[Information provided]
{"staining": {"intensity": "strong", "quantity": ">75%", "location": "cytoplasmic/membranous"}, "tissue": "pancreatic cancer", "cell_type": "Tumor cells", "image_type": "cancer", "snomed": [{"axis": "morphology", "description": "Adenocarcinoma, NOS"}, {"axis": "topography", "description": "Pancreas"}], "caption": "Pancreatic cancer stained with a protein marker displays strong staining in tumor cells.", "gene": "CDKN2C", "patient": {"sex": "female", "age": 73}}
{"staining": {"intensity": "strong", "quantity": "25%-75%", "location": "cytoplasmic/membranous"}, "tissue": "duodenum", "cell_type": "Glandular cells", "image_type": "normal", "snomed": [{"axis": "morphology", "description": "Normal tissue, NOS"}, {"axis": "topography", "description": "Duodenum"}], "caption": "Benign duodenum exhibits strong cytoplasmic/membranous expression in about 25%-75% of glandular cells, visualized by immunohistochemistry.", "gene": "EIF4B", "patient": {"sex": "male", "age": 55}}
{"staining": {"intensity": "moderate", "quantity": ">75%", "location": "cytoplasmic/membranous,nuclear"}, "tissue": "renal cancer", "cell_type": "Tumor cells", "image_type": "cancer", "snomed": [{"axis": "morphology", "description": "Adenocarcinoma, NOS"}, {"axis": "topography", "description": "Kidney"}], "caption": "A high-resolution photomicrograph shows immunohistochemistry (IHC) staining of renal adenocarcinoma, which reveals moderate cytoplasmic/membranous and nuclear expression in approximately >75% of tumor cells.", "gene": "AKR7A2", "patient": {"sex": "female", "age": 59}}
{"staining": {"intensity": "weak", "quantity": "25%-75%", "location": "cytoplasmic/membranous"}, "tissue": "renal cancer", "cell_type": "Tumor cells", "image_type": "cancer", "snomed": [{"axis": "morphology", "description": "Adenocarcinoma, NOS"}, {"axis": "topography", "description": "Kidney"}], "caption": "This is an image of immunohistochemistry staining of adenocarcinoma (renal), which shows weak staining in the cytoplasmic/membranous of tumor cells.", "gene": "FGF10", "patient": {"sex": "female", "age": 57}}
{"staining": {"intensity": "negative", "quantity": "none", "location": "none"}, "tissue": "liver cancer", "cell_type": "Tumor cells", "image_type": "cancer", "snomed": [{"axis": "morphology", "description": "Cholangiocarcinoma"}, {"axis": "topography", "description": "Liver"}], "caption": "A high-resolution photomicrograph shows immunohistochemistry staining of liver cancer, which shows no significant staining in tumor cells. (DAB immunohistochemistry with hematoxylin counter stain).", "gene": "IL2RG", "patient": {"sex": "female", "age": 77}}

[Problem to work on] Set down each line exactly as it appears, starting at the top of the data and ending at the line containing "duodenum exhibits strong", and include no other lines.

[Written solution]
{"staining": {"intensity": "strong", "quantity": ">75%", "location": "cytoplasmic/membranous"}, "tissue": "pancreatic cancer", "cell_type": "Tumor cells", "image_type": "cancer", "snomed": [{"axis": "morphology", "description": "Adenocarcinoma, NOS"}, {"axis": "topography", "description": "Pancreas"}], "caption": "Pancreatic cancer stained with a protein marker displays strong staining in tumor cells.", "gene": "CDKN2C", "patient": {"sex": "female", "age": 73}}
{"staining": {"intensity": "strong", "quantity": "25%-75%", "location": "cytoplasmic/membranous"}, "tissue": "duodenum", "cell_type": "Glandular cells", "image_type": "normal", "snomed": [{"axis": "morphology", "description": "Normal tissue, NOS"}, {"axis": "topography", "description": "Duodenum"}], "caption": "Benign duodenum exhibits strong cytoplasmic/membranous expression in about 25%-75% of glandular cells, visualized by immunohistochemistry.", "gene": "EIF4B", "patient": {"sex": "male", "age": 55}}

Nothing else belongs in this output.